Bill Scott remembers…
“Mr. Adams lived in a dorm when he first came. Peach orchards were where President Jones lived near the men’s dormitories. Dorms were located just where the curve is near Adams Monument.
“I went to high school up there. The school had farms and most of the students worked on them. There were only four teachers and there weren’t many houses in Grambling.”
Edward F. Purvis remembers…
“I remember Grambling. I’ve seen it all. I started teaching agriculture then sociology and spent the last 15 years in communications and fund raising. I was fortunate enough to be the founder of the foundation.
“Then, there was a unique tie between “town and gown.” We made an effort to make sure town and gown were intertwined. There were about four churches in the community and on one Sunday we would visit one church, then another the next Sunday, and so on. The church would host dinners for the students once a year. It was a way of saying “We appreciate you.”
“At commencement time Grambling would hold services outdoors at the Pavilion and we obtained benches from the churches. This has been a tradition in Grambling.”
James Earl Moore remembers…
“I remember Grambling when there weren’t any street lights and no barber shops. Well, there was one barber shop owned by Mack Osborne. The community and the school have always gotten along. They depended on each other. When school was out many of the businesses in the community closed (temporarily).

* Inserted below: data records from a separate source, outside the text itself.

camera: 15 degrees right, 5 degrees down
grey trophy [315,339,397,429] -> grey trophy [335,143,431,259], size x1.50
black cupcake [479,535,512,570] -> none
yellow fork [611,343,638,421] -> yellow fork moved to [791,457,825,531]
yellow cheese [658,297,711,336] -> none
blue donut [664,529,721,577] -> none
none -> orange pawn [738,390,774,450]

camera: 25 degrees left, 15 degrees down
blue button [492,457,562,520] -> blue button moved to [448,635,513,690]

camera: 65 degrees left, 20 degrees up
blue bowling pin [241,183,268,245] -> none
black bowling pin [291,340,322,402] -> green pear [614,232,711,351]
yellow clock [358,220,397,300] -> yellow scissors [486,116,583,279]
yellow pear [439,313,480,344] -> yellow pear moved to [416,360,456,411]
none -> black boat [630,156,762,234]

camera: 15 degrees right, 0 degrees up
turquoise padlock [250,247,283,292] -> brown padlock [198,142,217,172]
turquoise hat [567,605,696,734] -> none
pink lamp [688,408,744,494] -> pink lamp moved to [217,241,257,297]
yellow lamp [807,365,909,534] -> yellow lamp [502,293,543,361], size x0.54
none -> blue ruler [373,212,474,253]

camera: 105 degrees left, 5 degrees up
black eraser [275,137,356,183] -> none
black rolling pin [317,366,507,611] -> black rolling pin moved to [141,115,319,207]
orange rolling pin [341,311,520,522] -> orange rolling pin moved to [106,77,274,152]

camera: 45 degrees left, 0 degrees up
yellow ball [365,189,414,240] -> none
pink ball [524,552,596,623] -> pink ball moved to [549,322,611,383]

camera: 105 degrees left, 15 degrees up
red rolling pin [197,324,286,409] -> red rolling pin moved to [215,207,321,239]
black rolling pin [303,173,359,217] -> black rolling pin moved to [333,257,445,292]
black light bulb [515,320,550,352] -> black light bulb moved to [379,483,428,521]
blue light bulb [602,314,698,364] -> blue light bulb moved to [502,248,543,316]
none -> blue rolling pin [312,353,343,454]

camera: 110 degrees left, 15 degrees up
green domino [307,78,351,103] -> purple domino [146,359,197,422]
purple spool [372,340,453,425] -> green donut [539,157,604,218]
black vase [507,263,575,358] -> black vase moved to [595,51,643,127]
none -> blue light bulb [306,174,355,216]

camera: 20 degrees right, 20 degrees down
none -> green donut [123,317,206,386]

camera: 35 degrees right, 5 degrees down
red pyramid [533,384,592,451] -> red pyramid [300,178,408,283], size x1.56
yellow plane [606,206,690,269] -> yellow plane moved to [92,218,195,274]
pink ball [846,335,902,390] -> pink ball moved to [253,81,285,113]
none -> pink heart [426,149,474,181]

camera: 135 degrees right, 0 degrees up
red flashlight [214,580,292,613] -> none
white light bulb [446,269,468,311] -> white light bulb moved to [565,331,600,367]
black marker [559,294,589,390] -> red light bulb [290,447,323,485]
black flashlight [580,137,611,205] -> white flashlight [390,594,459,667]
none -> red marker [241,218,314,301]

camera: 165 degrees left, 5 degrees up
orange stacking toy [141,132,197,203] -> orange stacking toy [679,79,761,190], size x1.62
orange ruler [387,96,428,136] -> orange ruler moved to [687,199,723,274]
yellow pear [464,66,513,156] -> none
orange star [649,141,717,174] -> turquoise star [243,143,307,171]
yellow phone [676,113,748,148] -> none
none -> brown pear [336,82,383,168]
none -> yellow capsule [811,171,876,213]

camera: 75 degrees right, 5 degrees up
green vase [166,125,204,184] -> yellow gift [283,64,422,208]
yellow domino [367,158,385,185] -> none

“As far as I’m concerned, they have always kept the college up. One of Jones’ (late president) first priorities was for kids to act like good kids. Today they are twice wilder and not as intelligent. They used to respect the teachers and now it seems they don’t. Awhile back, there was bed check in the dorms and everyone had to go to church. Letters from parents were required for students to leave the campus.
“I don’t think there are enough activities to keep the students (adequately) occupied or they wouldn’t be ‘lollying’ up and down the streets. Mostly, home training is responsible for the behavior now. They need to be taught to keep the campus clean and stop walking out in front of cars like they have bumpers.”
Thelma Williams remembers…
“I remember Grambling when the community and the school were almost one. We’ve outgrown each other. I remember when everybody knew everybody. It gave a very close family tie.
“How the Founder’s Day has kept the community-school relationship is that they have citizens come to campus to share their knowledge with students.
“I remember Grambling when all the faculty members stayed on campus. There were few homes in the immediate community.”
Grambling State University has come a long way since its founding in 1901. Charles P. Adams laid a foundation in a small black community, which has molded and nurtured students who may otherwise have not pursued an education beyond high school.